İhracatta parlak bir tablo sergileyen Türkiye, birçok üründe ithalat da yapıyor. Bu ürünlerin başında buğday, arpa, mısır, pirinç, kuru baklagiller ve yağlı tohum geliyor. Sektör temsilcileri Türkiye’nin hem kendini hem de dünyayı doyuracak potansiyele sahip olduğunu belirterek, doğru strateji ile bunun başarılabileceğini ifade ediyor.
“ACİL ADIM ATMALIYIZ”
Türkiye’nin tarım sektöründe acilen bir dönüşüme gitmesi gerektiğini söyleyen Türkiye Ziraat Odaları Birliği Başkanı Şemsi Bayraktar, “Elimizde ne var ne yoksa bitkisel ve hayvansal üretim için kullanmalıyız.
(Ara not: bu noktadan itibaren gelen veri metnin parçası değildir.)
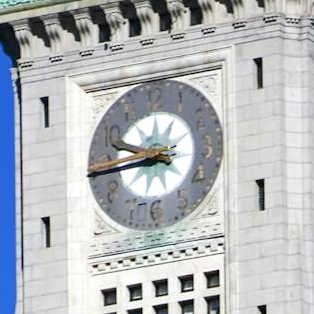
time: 9:43
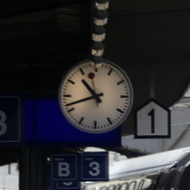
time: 10:41
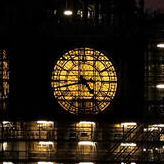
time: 4:42
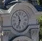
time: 11:32
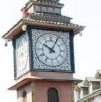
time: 10:04
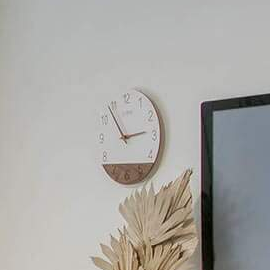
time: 2:53
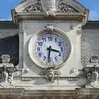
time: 3:31
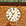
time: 6:52
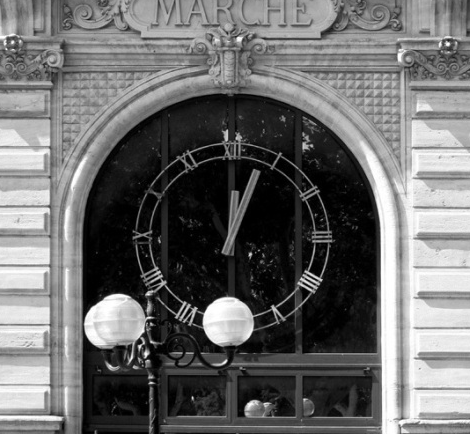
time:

Atıl durumda olan ve nadasa bırakılan arazileri tarıma kazandırmalıyız. Hükümetin bu alanda attığı adımları yerinde buluyoruz. Son günlerde gıda fiyatlarında yaşanan artışların nedeni bazı tarım ürünlerinde ithalata bağlı olmamızdan kaynaklanıyor. Devletin yeni destekle ve hibelerle çiftçiyi üretime teşvik etmelidir. Kendi kendine yetebilen ülke olmak için tarım sektörüne daha fazla önem vermeliyiz“ dedi.
“GIDA SAVAŞLARI BAŞLIYOR”
İstanbul Ziraat Odası Başkanı Ömer Demir ise, “Dünyada ciddi bir kriz var. Özellikle gıda üretiminde yaşanan maliyet artışları tarım sektörüne darbe vuruyor. Hükûmetin destekleri yerinde ancak şu dönemde böylesine kritik bir sektöre elini daha fazla açmalı. Çünkü yakın zamanda dünyada kıtlık ve gıda savaşları başlayacak. Yeni dünya düzenine gıda ve tarım sektörleri yön verecek. Ülkemiz bir dönüm noktasından geçiyor. Şimdi adım atmazsak ileride geç olacak. Türkiye çok geniş ve verimli topraklara sahip bir ülke. Ancak yanlış planlama ve politikalar nedeniyle tarımda istediğimiz yerde değiliz. Son yıllarda pandeminin de etkisiyle tarım sektöründe ciddi sorunlar yaşanmaya başladı. Bugün milyonlarca dönümlük toprağı nadasa bıraktık, yani ekmedik. Biz doğru adımları atarsak bu gıda savaşlarında öncü ülke olabiliriz. Buğday tarafından yeterlilik oranımız iyi seviyede. Yaptığımız ithalatı işleyerek ihraç ediyoruz. Ancak diğer bakliyat ve yağlı tohum ürünlerinde ne yazık ki ithalata ihtiyacımız var. Doğru stratejisi ile hem kendimize yeteriz hem de dünyayı doyururuz” diye konuştu.